In questi ultimi giorni sono circolate analisi sugli effetti della crisi nel negoziato tra la Grecia e le istituzioni che rappresentano i creditori. Tra queste, alcune analisi sull’impatto per l’Italia.
L’Italia ha un’esposizione diretta nei confronti della Grecia, in virtù di prestiti bilaterali, pari a 10,2 miliardi di euro. Inoltre ha fornito contributi destinati alla Grecia al fondo salva-stati per 25,7 miliardi di euro. L’esposizione dell’Italia nei confronti della Grecia è quindi pari a 35,9 miliardi di euro.
Un’eventuale evoluzione negativa della crisi potrebbe avere conseguenze su altri soggetti finanziari ai quali l’Italia partecipa ma la quantificazione dell’impatto diretto sull’Italia di una tale evoluzione non è praticabile con le informazioni attualmente disponibili ed anche negli scenari meno favorevoli è dubbio che vi siano effetti diretti.

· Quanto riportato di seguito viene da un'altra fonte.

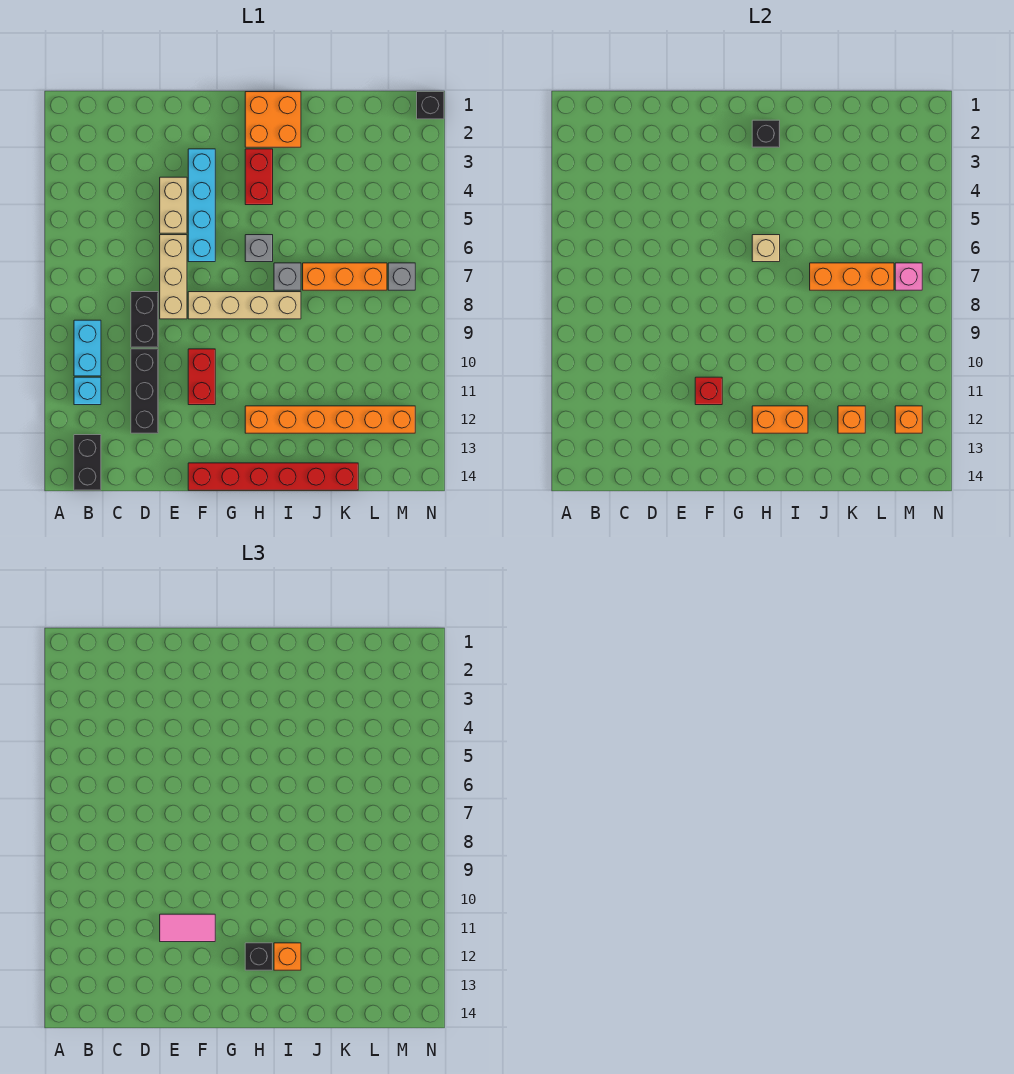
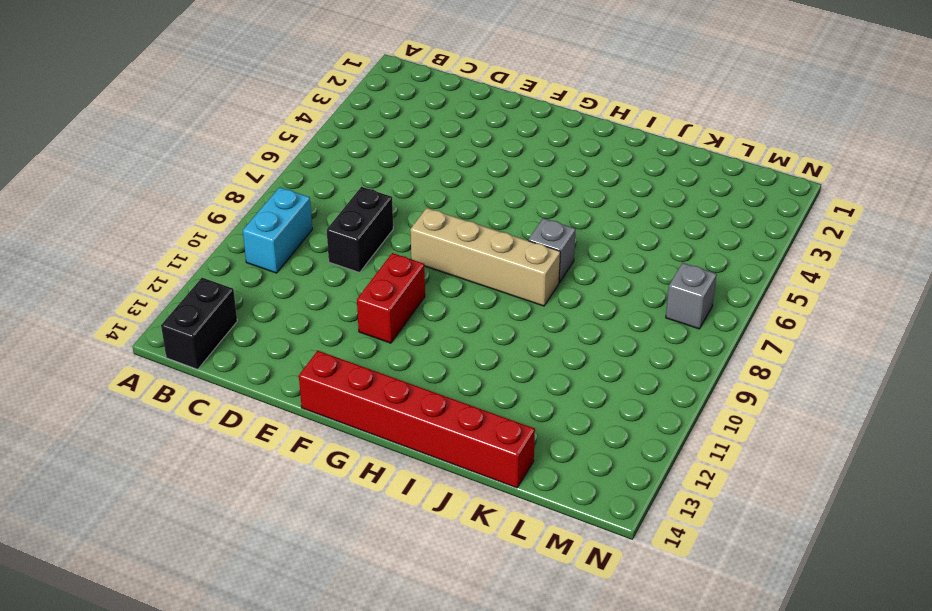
none -> cyan 1x1 brick [74,377,101,405]
none -> black 1x3 brick [131,349,158,433]
none -> tan 1x2 brick [160,177,187,233]
none -> tan 1x3 brick [160,235,187,319]

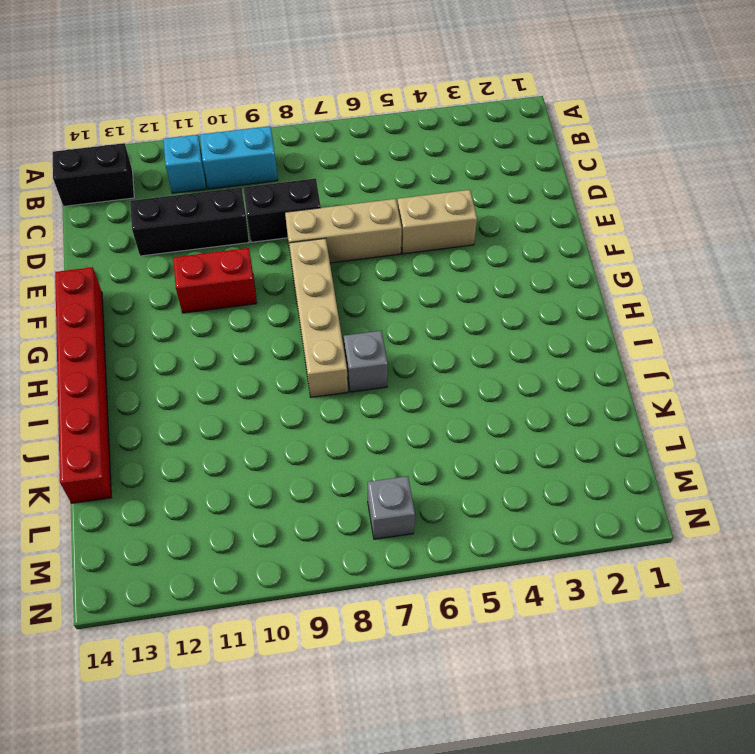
none -> cyan 1x4 brick [188,149,215,262]
none -> orange 2x2 brick [245,92,301,147]
none -> red 1x2 brick [245,149,273,205]
none -> grey 1x1 brick [245,235,273,262]

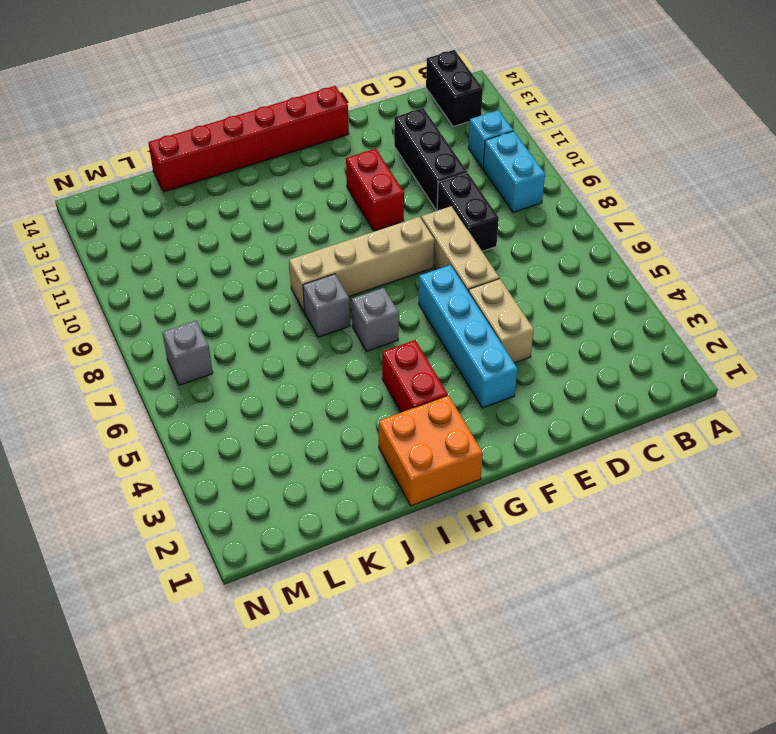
none -> orange 1x6 brick [245,406,415,433]
none -> orange 1x3 brick [303,263,387,290]
none -> black 1x1 brick [417,92,444,119]
none -> red 1x1 brick [695,377,722,405]

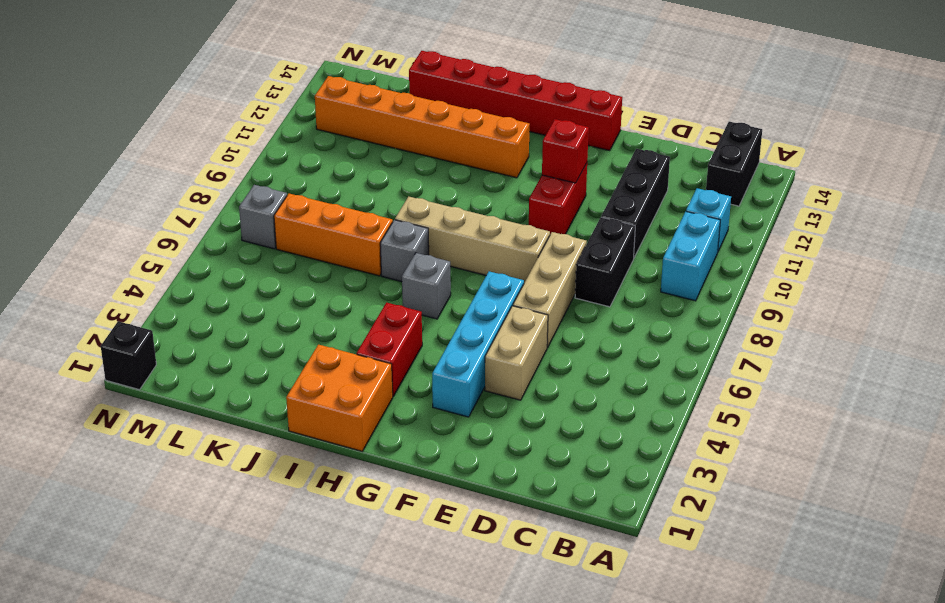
none -> black 1x1 brick [752,120,780,147]
none -> tan 1x1 brick [752,235,780,262]
none -> orange 1x2 brick [752,406,808,433]
none -> orange 1x3 brick [810,263,894,290]

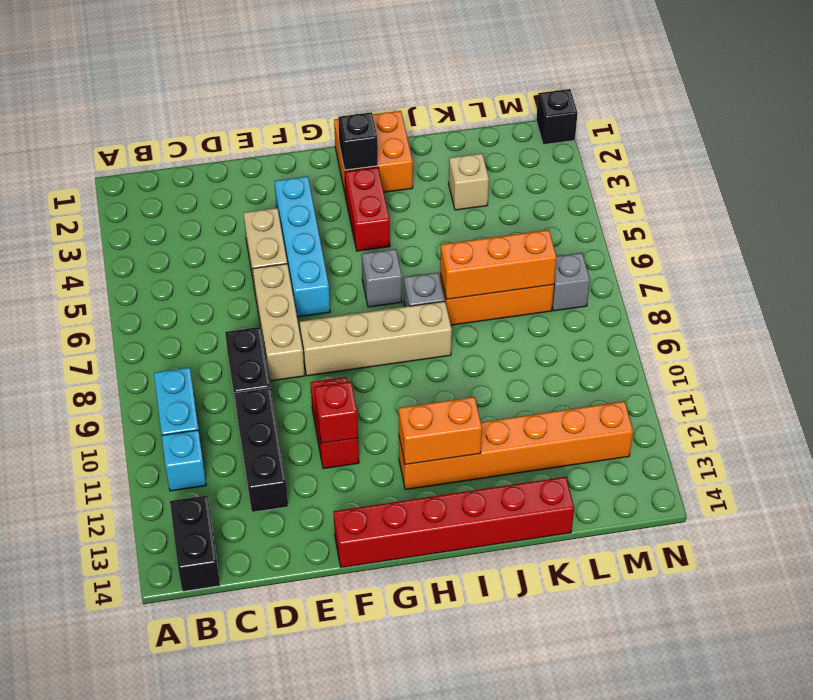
tan 1x1 brick [449,154,489,210] -> tan 1x1 brick moved to [752,235,780,262]
none -> orange 1x1 brick [838,406,865,433]
none -> pink 1x1 brick [895,263,922,290]
none -> orange 1x1 brick [895,406,922,433]
none -> pink 1x2 tile [160,914,215,942]

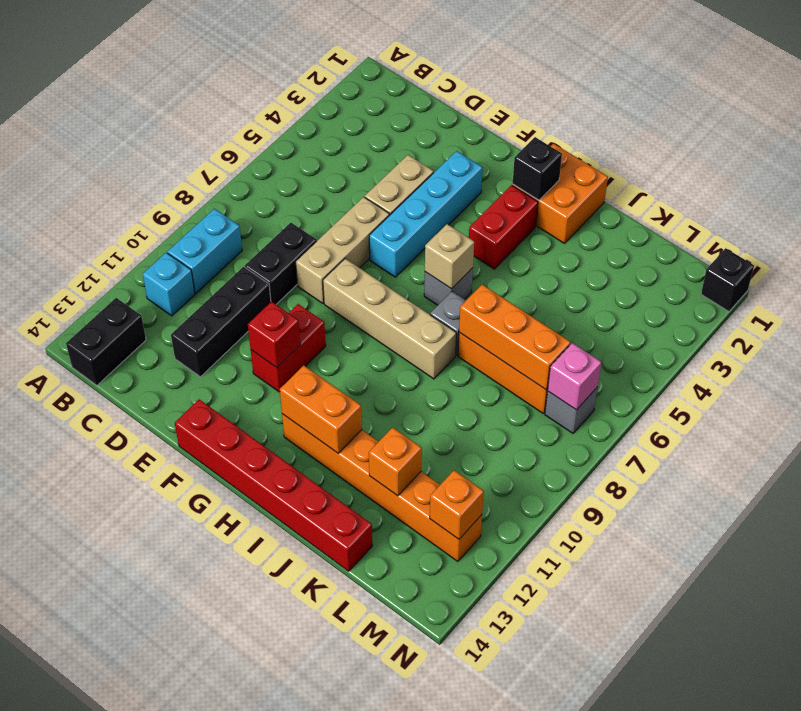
none -> pink 1x2 tile [160,914,215,942]
none -> black 1x1 brick [245,943,273,970]
none -> orange 1x1 brick [274,943,301,970]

Anche sul debito pubblico italiano circolano informazioni fuorvianti. Il rapporto debito/PIL nel 2014 è stato del 132,1%, dovrebbe raggiungere un picco del 132,5% nell’anno in corso mentre è programmato in discesa per gli anni successivi, con una traiettoria conforme alle regole contabili dell’UE: 130,9% nel 2016, 127,4% nel 2017, 123,9% nel 2018, 120,0% nel 2019.

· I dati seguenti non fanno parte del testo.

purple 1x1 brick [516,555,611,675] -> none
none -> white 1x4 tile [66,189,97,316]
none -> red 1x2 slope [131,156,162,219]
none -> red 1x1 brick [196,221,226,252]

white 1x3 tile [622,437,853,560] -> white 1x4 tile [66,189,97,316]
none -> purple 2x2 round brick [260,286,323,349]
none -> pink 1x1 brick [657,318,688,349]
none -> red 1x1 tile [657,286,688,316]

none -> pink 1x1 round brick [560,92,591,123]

Intanto, però, è la Grecia che attende. Mancano poche ore alla scadenza ultima, il rimborso di 1,6 miliardi all’Fmi che salvo un colpo di scena improbabile non sarà onorato. Non sarà il default immediato ma l’inizio di una procedura che, se nulla cambia, avrà inevitabilmente questa destinazione finale.
Non occorrono gesti eroici per ricordare che esistono diritti inviolabili, per chiarire che nessuna ragione al mondo consente di scaraventare un popolo nell’indigenza e nella disperazione, per rammentare che in questa partita torti e ragioni sono, come sempre, ripartiti fra tutte le parti in causa. Niente. Silenzio. A sbraitare è solo chi può permettersi di svolgere due parti in commedia, il ruolo dell’accusatore e quello del giudice.
La Bce è l’ultimo filo che lega la Grecia alla Ue. Francoforte non ha chiuso il rubinetto dell’Ela (liquidità di emergenza), l’ultimo rimasto, ma ha rifiutato un aumento dell’erogazione di 6 miliardi, richiesto ieri da Atene. In caso di “no” al referendum anche questa linea sarà chiusa e addirittura il Mes, stando a un articolo del Memorandum firmato da Atene nel 2012, potrebbe chiedere il rimborso dei prestiti, 150 miliardi. Come dire che il nodo scorsoio è sempre più stretto sul collo della Grecia, se non accetta i termini del negoziato proposti dai creditori.